Fix other role nodes out of disk
editFix other role nodes out of disk
editElasticsearch can use dedicated nodes to execute other functions apart from storing data or coordinating the cluster, for example machine learning. If one or more of these nodes are running out of space, you need to ensure that they have enough disk space to function. If the health API reports that a node that is not a master and does not contain data is out of space you need to increase the disk capacity of this node.
- Log in to the Elastic Cloud console.
-
On the Elasticsearch Service panel, click the gear under the
Manage deployment
column that corresponds to the name of your deployment. -
Go to
Actions > Edit deployment
and then go to theCoordinating instances
or theMachine Learning instances
section depending on the roles listed in the diagnosis: -
Choose a larger than the pre-selected capacity configuration from the drop-down menu and click
save
. Wait for the plan to be applied and the problem should be resolved.

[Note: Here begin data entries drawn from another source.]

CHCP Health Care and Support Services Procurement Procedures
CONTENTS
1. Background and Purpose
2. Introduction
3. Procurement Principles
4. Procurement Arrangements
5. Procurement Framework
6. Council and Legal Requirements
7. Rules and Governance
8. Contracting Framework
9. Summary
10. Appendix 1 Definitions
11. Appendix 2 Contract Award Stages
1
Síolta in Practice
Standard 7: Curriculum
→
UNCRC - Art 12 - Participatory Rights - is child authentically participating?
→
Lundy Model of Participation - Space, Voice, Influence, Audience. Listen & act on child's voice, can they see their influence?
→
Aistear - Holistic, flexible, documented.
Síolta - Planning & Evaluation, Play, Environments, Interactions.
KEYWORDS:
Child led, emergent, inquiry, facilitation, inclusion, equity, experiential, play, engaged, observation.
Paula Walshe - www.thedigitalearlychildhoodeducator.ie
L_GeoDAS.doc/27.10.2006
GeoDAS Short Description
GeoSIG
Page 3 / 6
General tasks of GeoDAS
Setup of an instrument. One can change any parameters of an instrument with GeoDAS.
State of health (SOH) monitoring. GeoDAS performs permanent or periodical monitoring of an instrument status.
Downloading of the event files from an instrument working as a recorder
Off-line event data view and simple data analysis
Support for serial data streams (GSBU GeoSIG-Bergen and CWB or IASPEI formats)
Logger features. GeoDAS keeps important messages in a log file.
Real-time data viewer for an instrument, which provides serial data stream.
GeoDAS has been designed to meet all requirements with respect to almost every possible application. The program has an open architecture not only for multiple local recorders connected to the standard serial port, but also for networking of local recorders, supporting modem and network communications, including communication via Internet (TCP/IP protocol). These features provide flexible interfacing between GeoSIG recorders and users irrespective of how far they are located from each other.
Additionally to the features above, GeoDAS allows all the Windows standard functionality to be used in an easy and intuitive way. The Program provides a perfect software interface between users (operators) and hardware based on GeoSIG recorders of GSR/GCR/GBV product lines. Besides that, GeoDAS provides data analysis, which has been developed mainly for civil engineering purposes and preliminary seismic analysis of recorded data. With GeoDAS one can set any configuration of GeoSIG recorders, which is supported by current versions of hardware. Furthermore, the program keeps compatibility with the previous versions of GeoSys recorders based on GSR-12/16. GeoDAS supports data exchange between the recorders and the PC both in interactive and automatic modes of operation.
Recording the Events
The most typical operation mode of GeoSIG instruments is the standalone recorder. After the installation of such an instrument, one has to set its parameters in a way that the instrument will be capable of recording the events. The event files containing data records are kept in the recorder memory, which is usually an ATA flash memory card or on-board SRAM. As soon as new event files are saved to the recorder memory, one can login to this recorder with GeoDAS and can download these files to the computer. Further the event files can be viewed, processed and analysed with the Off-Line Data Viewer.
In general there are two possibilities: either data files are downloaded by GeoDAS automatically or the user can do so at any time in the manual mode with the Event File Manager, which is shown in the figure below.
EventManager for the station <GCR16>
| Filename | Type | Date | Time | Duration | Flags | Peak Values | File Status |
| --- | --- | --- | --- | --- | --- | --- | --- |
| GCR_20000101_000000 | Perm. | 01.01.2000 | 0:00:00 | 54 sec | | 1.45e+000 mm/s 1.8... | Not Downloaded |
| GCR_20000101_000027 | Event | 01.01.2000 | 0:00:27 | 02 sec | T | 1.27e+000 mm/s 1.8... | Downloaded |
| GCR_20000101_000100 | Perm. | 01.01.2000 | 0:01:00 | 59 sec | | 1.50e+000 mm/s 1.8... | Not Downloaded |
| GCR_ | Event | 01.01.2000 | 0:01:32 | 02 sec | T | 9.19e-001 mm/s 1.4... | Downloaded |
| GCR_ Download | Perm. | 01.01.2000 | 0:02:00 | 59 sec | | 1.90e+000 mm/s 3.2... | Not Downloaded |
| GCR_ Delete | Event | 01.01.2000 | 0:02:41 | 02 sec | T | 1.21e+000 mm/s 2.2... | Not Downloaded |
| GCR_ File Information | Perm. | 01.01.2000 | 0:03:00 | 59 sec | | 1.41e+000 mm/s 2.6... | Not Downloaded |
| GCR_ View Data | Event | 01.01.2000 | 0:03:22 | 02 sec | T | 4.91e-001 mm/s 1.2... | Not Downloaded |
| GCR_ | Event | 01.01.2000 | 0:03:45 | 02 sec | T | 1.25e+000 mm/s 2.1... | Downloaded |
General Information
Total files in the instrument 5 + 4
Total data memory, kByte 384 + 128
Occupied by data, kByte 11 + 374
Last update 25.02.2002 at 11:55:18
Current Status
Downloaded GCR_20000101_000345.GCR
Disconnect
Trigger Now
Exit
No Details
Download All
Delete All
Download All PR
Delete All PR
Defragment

In order to increase the disk capacity of any other node, you will need to replace the instance that has run out of space with one of higher disk capacity.
-
First, retrieve the disk threshold that will indicate how much disk space is needed. The relevant threshold is the high watermark and can be retrieved via the following command:
GET _cluster/settings?include_defaults&filter_path=*.cluster.routing.allocation.disk.watermark.high*
The response will look like this:
{ "defaults": { "cluster": { "routing": { "allocation": { "disk": { "watermark": { "high": "90%", "high.max_headroom": "150GB" } } } } } }
The above means that in order to resolve the disk shortage we need to either drop our disk usage below the 90% or have more than 150GB available, read more how this threshold works here.
-
The next step is to find out the current disk usage, this will allow to calculate how much extra space is needed. In the following example, we show only a machine learning node for readability purposes:
GET /_cat/nodes?v&h=name,node.role,disk.used_percent,disk.used,disk.avail,disk.total
The response will look like this:
name node.role disk.used_percent disk.used disk.avail disk.total instance-0000000000 l 85.31 3.4gb 500mb 4gb
- The desired situation is to drop the disk usage below the relevant threshold, in our example 90%. Consider adding some padding, so it will not go over the threshold soon. Assuming you have the new node ready, add this node to the cluster.
-
Verify that the new node has joined the cluster:
GET /_cat/nodes?v&h=name,node.role,disk.used_percent,disk.used,disk.avail,disk.total
The response will look like this:
name node.role disk.used_percent disk.used disk.avail disk.total instance-0000000000 l 85.31 3.4gb 500mb 4gb instance-0000000001 l 41.31 3.4gb 4.5gb 8gb
- Now you can remove the out of disk space instance.